### Your goal:
Could you copy out every line of the data where the word "その他営業費用" occurs?

Change listing data:

○ ○ ○ ○

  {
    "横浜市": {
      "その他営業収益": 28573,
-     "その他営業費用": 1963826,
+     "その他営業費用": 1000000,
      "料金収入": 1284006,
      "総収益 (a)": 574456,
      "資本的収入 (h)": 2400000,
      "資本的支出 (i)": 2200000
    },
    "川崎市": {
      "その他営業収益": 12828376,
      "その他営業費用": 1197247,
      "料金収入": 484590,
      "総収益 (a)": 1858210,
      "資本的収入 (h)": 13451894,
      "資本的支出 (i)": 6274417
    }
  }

○ ○ ○ ○

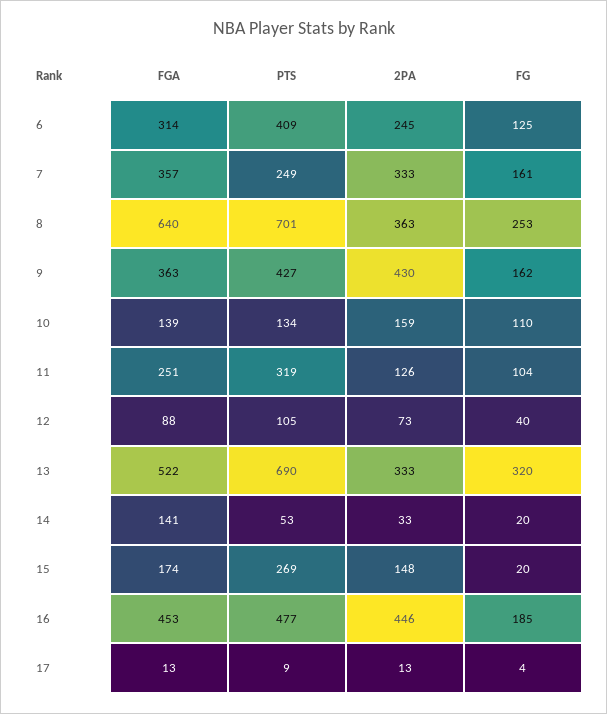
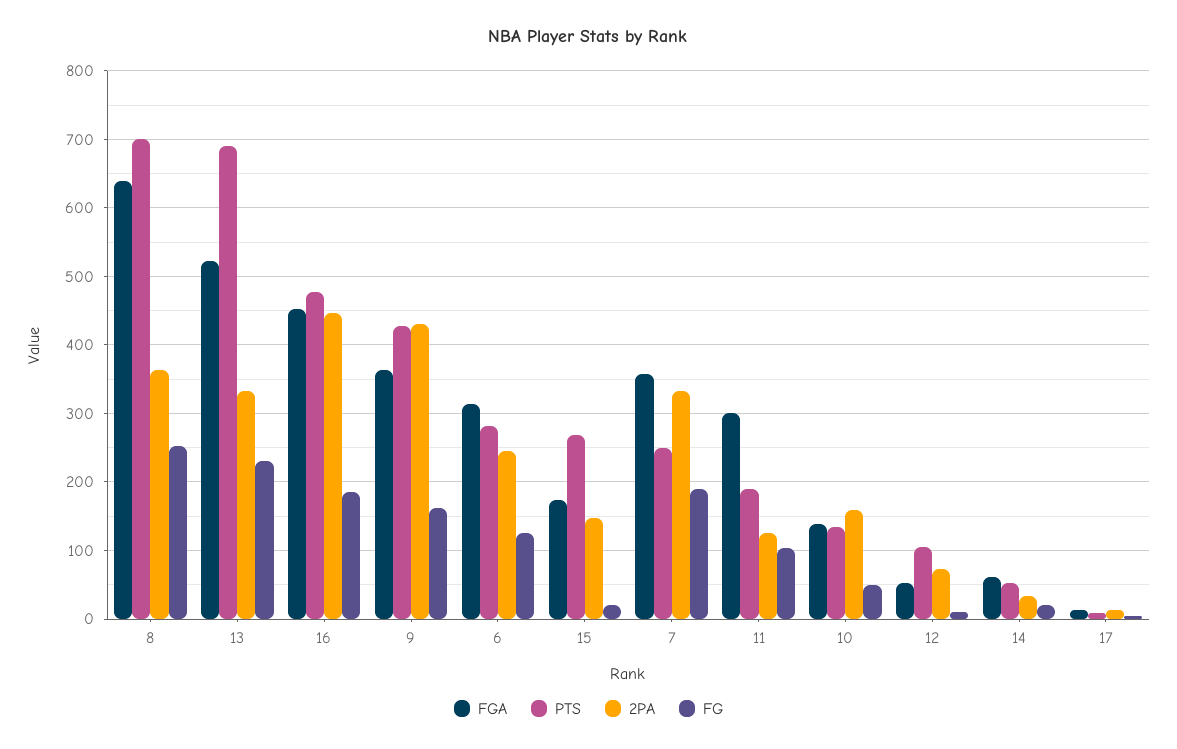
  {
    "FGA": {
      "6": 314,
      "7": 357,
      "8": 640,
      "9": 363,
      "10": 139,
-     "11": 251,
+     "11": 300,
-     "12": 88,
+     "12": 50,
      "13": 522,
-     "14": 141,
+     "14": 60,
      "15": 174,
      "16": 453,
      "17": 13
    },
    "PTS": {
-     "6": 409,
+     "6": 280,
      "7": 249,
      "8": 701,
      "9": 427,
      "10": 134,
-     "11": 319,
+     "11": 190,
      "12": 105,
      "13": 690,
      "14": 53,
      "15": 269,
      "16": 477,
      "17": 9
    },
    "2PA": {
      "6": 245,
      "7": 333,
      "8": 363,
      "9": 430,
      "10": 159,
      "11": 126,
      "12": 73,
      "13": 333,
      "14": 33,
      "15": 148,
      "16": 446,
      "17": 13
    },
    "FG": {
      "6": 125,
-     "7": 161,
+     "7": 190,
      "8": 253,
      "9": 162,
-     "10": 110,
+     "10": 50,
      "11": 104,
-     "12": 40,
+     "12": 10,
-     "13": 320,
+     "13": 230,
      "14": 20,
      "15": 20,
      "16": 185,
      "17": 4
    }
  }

○ ○ ○ ○

### Your solution:
-     "その他営業費用": 1963826,
+     "その他営業費用": 1000000,
      "その他営業費用": 1197247,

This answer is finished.